Marielle Franco

LA STORIA DI MARIELLE FRANCO, UCCISA PERCHÈ DENUNCIAVA LA VIOLENZA DELLA POLIZIA SULLA GENTE DELLE FAVELAS

Vivere in una favela brasiliana spesso vuol dire vivere una non-esistenza. Significa essere vittime a più livelli e di più sistemi. Vittime della povertà diffusa e del mancato accesso ai servizi, anche quelli più elementari. Vittime dei narcotrafficanti e dei criminali che la fanno da padroni. Vittime infine dello Stato e della polizia, che vuole semplicemente cancellare le loro esistenze, rimuoverle, come la polvere messa sotto il tappeto in attesa di ospiti importanti.

Marielle Franco in una favela ci era cresciuta e ci aveva visto morire una sua amica, uccisa nel 2000 da un proiettile vagante. Fu quella pallottola che portò una ventunenne Marielle a interessarsi dei diritti umani nelle aree più difficili del Brasile.

Ma facciamo un passo indietro: parlavamo di polvere sotto il tappeto. Le favelas, in occasione dei Mondiali di calcio del 2014 e delle Olimpiadi del 2016, erano proprio quella polvere, un elemento dissonante nella falsa normalità di un Paese che sarebbe stato sotto i riflettori del mondo. E così, per cancellare quella polvere, lo stato brasiliano usa i metodi di sempre. Centinaia di morti in operazioni di polizia che trasformano i quartieri più poveri di Rio de Janeiro in un campo di battaglia.

Proprio di queste operazioni aveva parlato, nella sua tesi, Marielle Franco, stufa di quella retorica sulle favelas ammantata di parole come ordine e sicurezza che nascondevano solo il sangue e la violenza a danno degli ultimi e delle ultime. Soprattutto le ultime: le donne delle favelas erano tra coloro che soffrivano di più la violenza delle istituzioni. Spinta dalla morte della sua amica Marielle iniziò, come detto, ad occuparsi di diritti umani ed entrò anche nell’assemblea legislativa dello stato di Rio de Janeiro. La sua fu una voce costante contro i continui abusi di polizia e militari contro le donne, i bambini e tutte e tutti gli abitanti delle favelas. Ma non solo. Il suo impegno mirava anche a difendere i diritti della comunità LGBT, portando avanti importanti battaglie a favore delle e dei transessuali, e in tutti gli ambiti delle lotte femministe, dall’aborto alla disparità di salario. Battaglie che davano molto fastidio a chi voleva che Marielle non mostrasse a tutti dove finiva la polvere in Brasile.
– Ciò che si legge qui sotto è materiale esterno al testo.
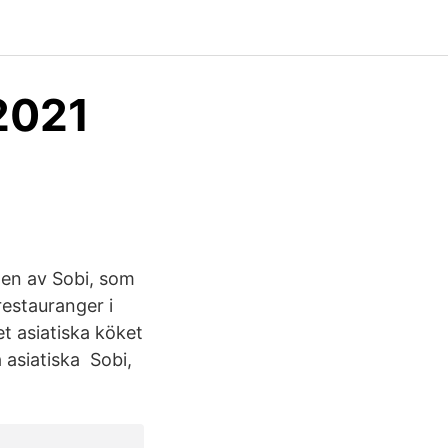
 2021
men av Sobi, som
estauranger i
et asiatiska köket
a asiatiska Sobi,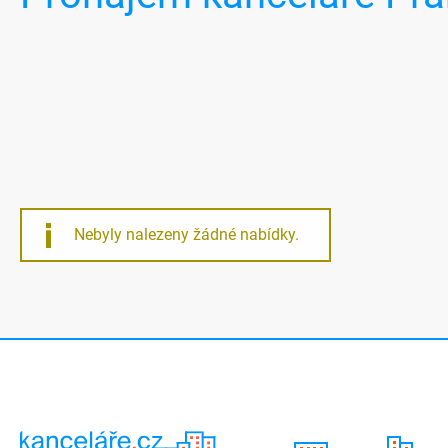
Nebyly nalezeny žádné nabídky.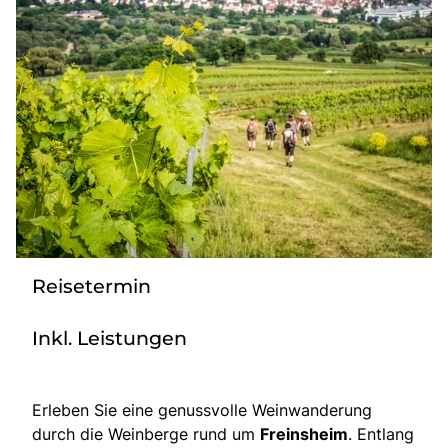
Bus mieten
Katalog anfordern
Gutscheine
Service & Kontakt
Reisetermin
Inkl. Leistungen
Erleben Sie eine genussvolle Weinwanderung
durch die Weinberge rund um
Freinsheim
. Entlang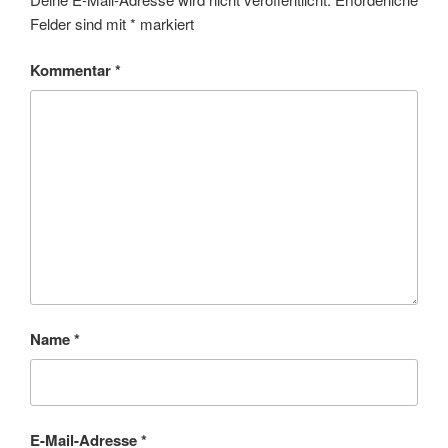
Felder sind mit
*
markiert
Kommentar
*
Name
*
E-Mail-Adresse
*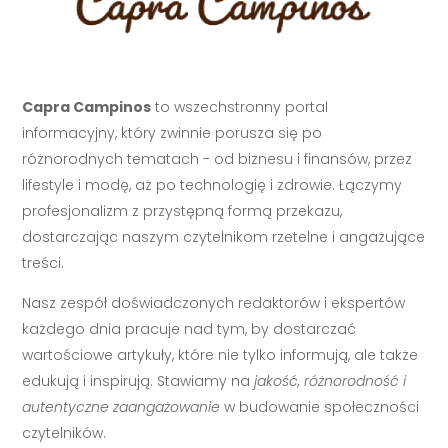
Capra Campinos
to wszechstronny portal
informacyjny, który zwinnie porusza się po
różnorodnych tematach - od biznesu i finansów, przez
lifestyle i modę, aż po technologię i zdrowie. Łączymy
profesjonalizm z przystępną formą przekazu,
dostarczając naszym czytelnikom rzetelne i angażujące
treści.
Nasz zespół doświadczonych redaktorów i ekspertów
każdego dnia pracuje nad tym, by dostarczać
wartościowe artykuły, które nie tylko informują, ale także
edukują i inspirują. Stawiamy na
jakość, różnorodność i
autentyczne zaangażowanie
w budowanie społeczności
czytelników.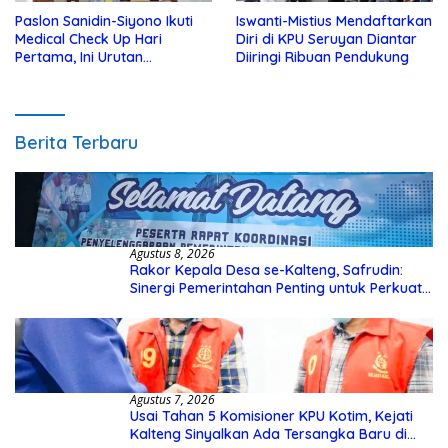
Paslon Sanidin-Siyono Ikuti
Iswanti-Mistius Mendaftarkan
Medical Check Up Hari
Diri di KPU Seruyan Diantar
Pertama, Ini Urutan
Diiringi Ribuan Pendukung
Pengecekannya
Berita Terbaru
Agustus 8, 2026
Rakor Kepala Desa se-Kalteng, Safrudin:
Sinergi Pemerintahan Penting untuk Perkuat
Pembangunan Desa
Agustus 7, 2026
Usai Tahan 5 Komisioner KPU Kotim, Kejati
Kalteng Sinyalkan Ada Tersangka Baru di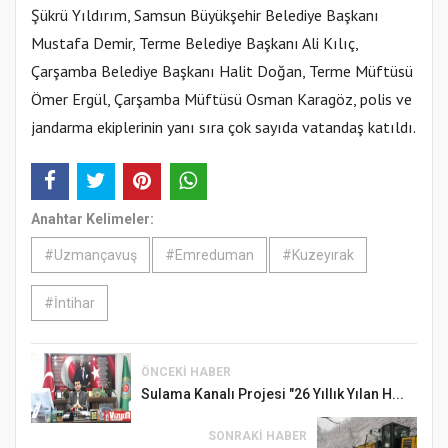
Şükrü Yıldırım, Samsun Büyükşehir Belediye Başkanı
Mustafa Demir, Terme Belediye Başkanı Ali Kılıç,
Çarşamba Belediye Başkanı Halit Doğan, Terme Müftüsü
Ömer Ergül, Çarşamba Müftüsü Osman Karagöz, polis ve
jandarma ekiplerinin yanı sıra çok sayıda vatandaş katıldı.
Anahtar Kelimeler:
#Uzmançavuş
#Emreduman
#Kuzeyırak
#İntihar
ÖNCEKI HABER
Sulama Kanalı Projesi "26 Yıllık Yılan H...
SONRAKI HABER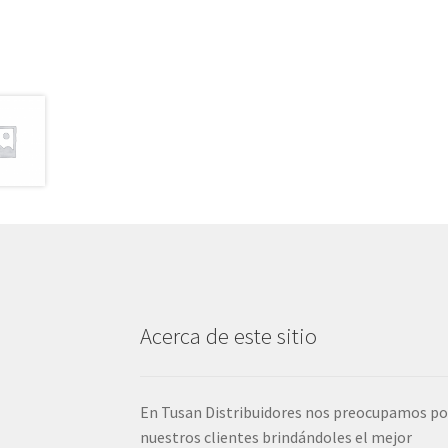
Acerca de este sitio
En Tusan Distribuidores nos preocupamos po
nuestros clientes brindándoles el mejor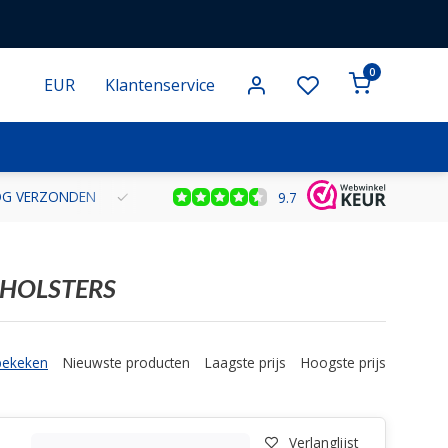
0
EUR
Klantenservice
NOG VERZONDEN
GRATIS VERZENDING VANAF € 100 BINNEN NE
9.7
NHOLSTERS
bekeken
Nieuwste producten
Laagste prijs
Hoogste prijs
Verlanglijst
La sera del 14 marzo 2018 l’auto dove viaggiava venne affiancata da un veicolo dal quale partirono numerosi colpi d’arma da fuoco. Lei e l’autista vennero uccisi senza pietà. I bossoli furono collegati alle armerie della polizia di Rio: molti mesi dopo vennero arrestati i responsabili materiali del delitto, due vigilanti vicini ad ambienti della polizia e della destra brasiliana.